Your task: Reproduce every one of the records below word for word, omitting the pictures from your reply.

── Extracted data ──

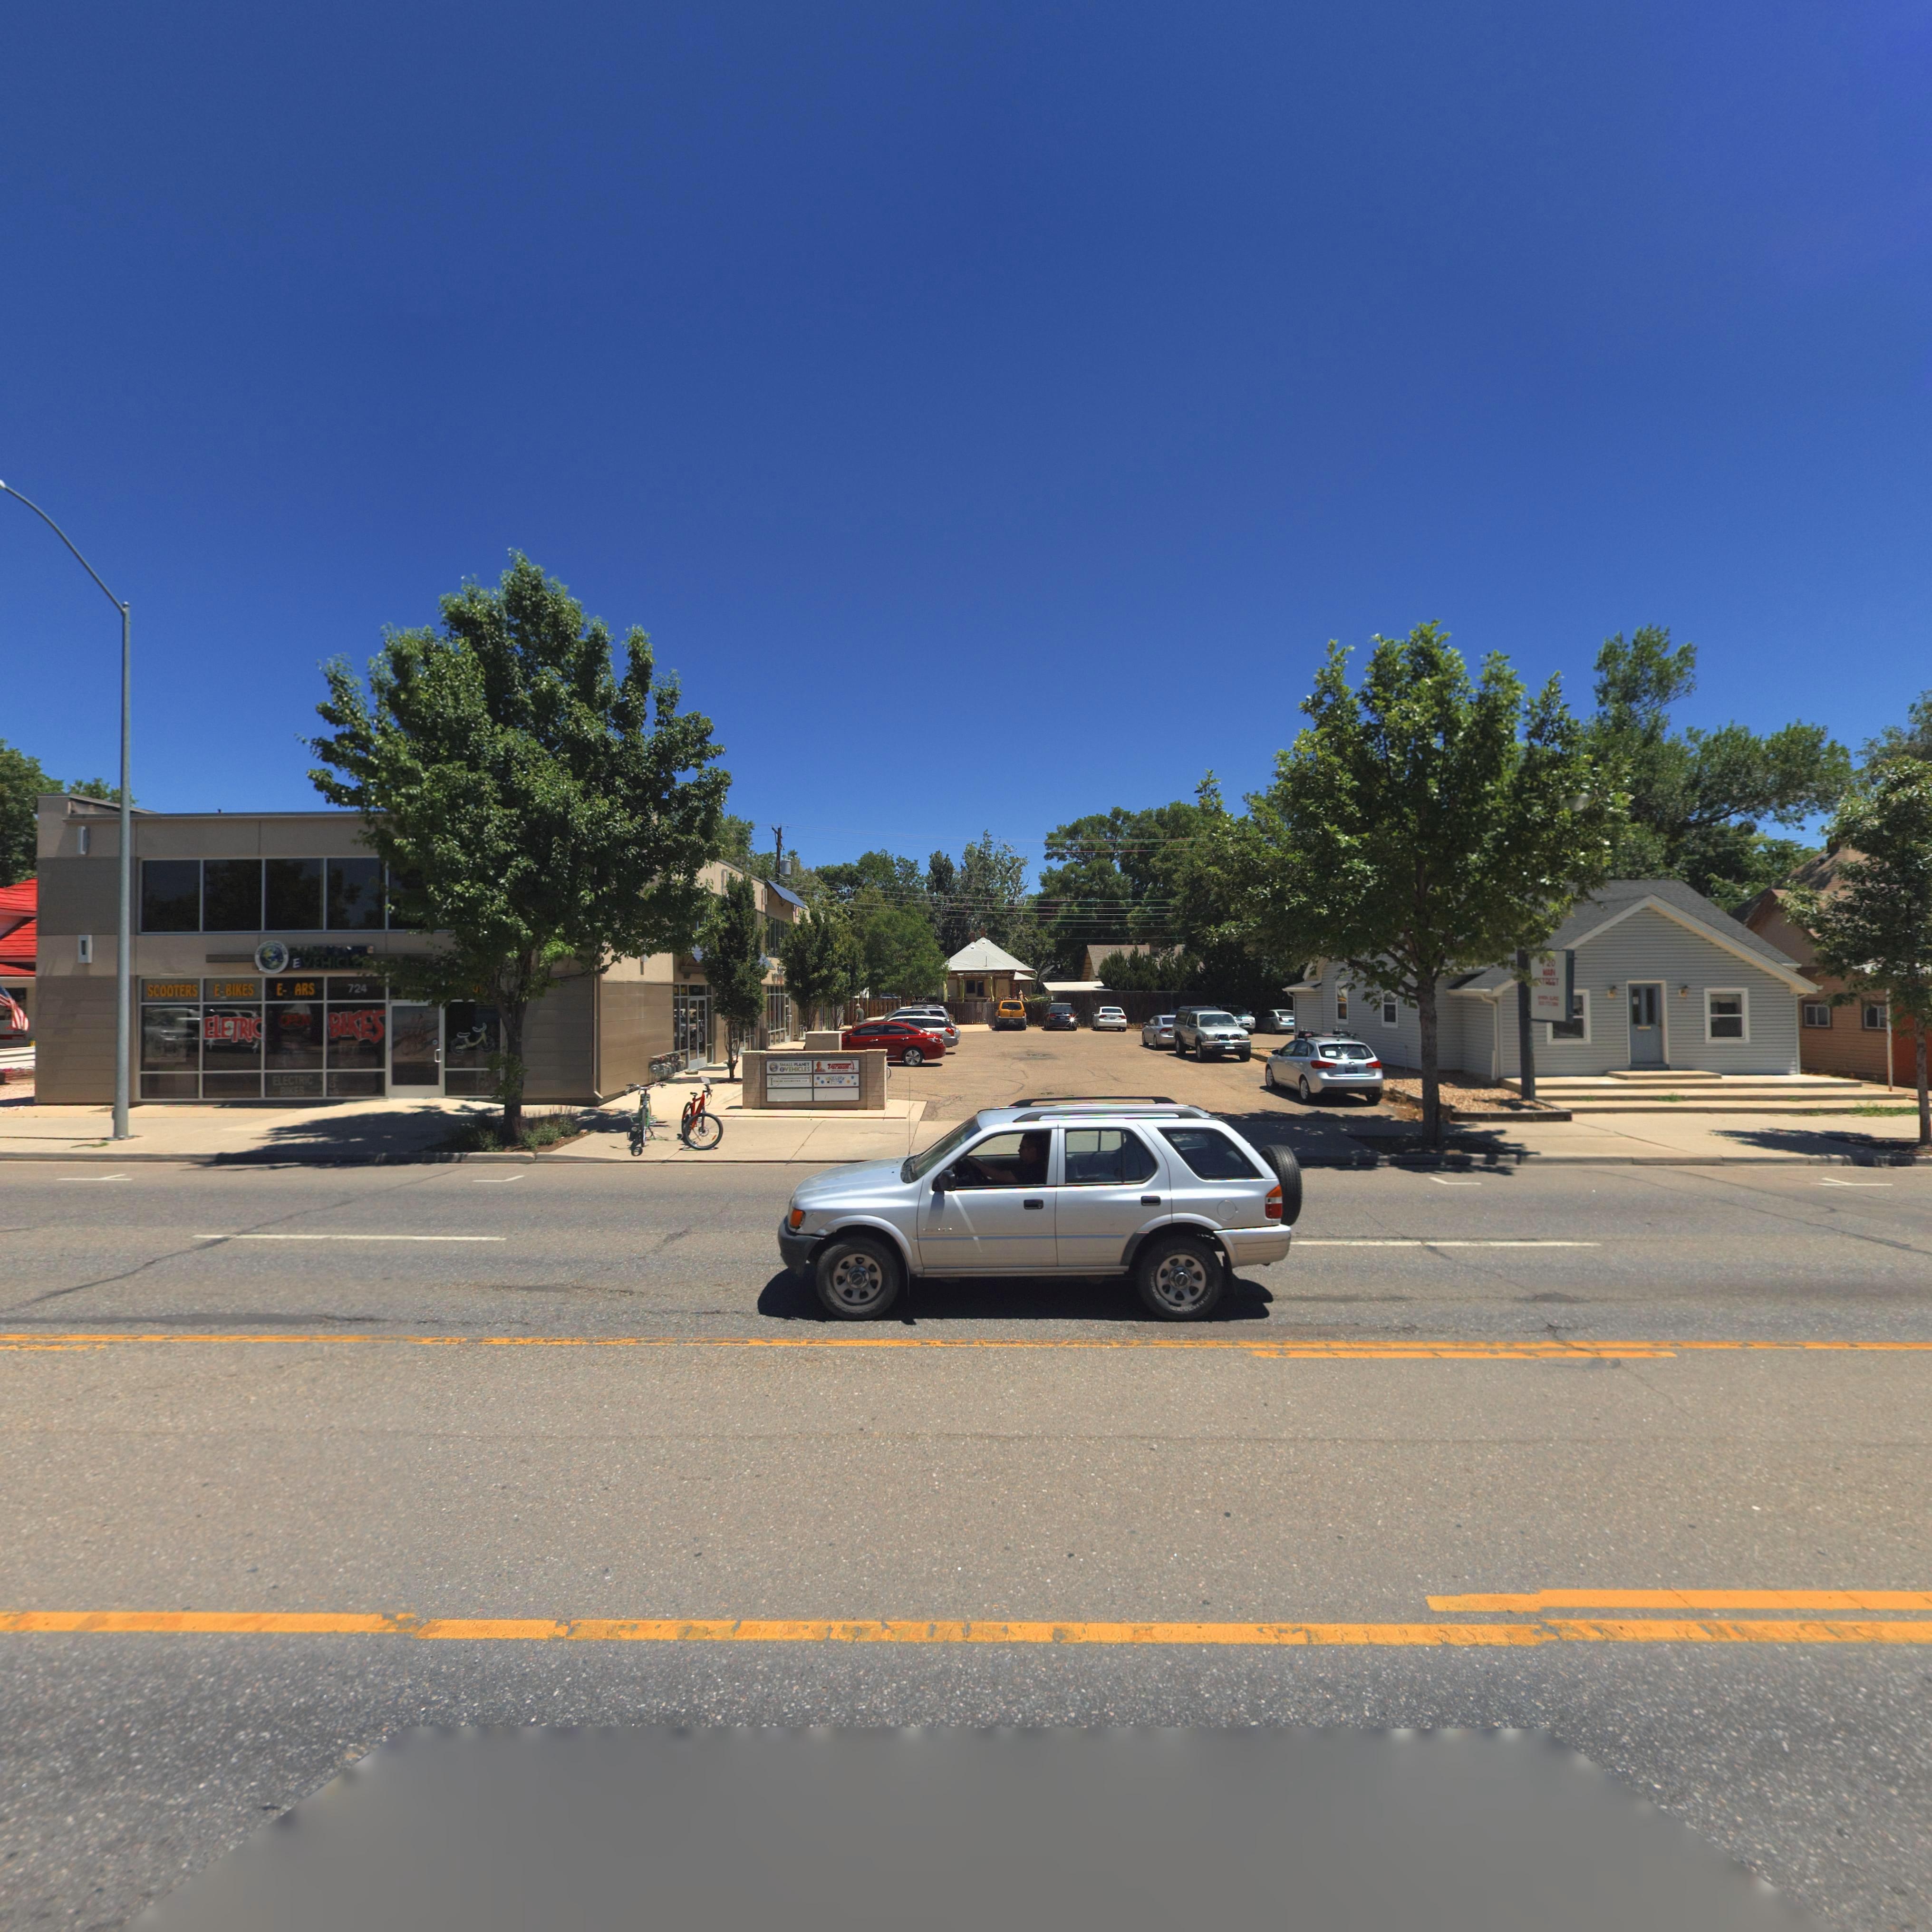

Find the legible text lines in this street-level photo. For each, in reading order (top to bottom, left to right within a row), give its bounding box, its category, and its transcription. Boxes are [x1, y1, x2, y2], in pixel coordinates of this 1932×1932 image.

[292, 956, 370, 970] BusinessName: E VEHICL**
[1542, 959, 1555, 966] StreetNumber: *20
[1543, 968, 1555, 976] StreetName: MA*N
[1537, 977, 1559, 986] StreetName: STREET
[348, 983, 367, 993] StreetNumber: 724
[693, 987, 700, 993] SecondaryUnitDesignator: U*** A
[779, 1062, 809, 1066] BusinessName: SMALL PLANET
[781, 1066, 810, 1072] BusinessName: E VEHICLES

───

The solution:
Find the legible text lines in this street-level photo. For each, in reading order (top to bottom, left to right within a row), give its bounding box, its category, and its transcription. Boxes are [x1, y1, x2, y2], in pixel coordinates of this 1932×1932 image.

[292, 956, 370, 970] BusinessName: E VEHICL**
[1542, 959, 1555, 966] StreetNumber: *20
[1543, 968, 1555, 976] StreetName: MA*N
[1537, 977, 1559, 986] StreetName: STREET
[348, 983, 367, 993] StreetNumber: 724
[693, 987, 700, 993] SecondaryUnitDesignator: U*** A
[779, 1062, 809, 1066] BusinessName: SMALL PLANET
[781, 1066, 810, 1072] BusinessName: E VEHICLES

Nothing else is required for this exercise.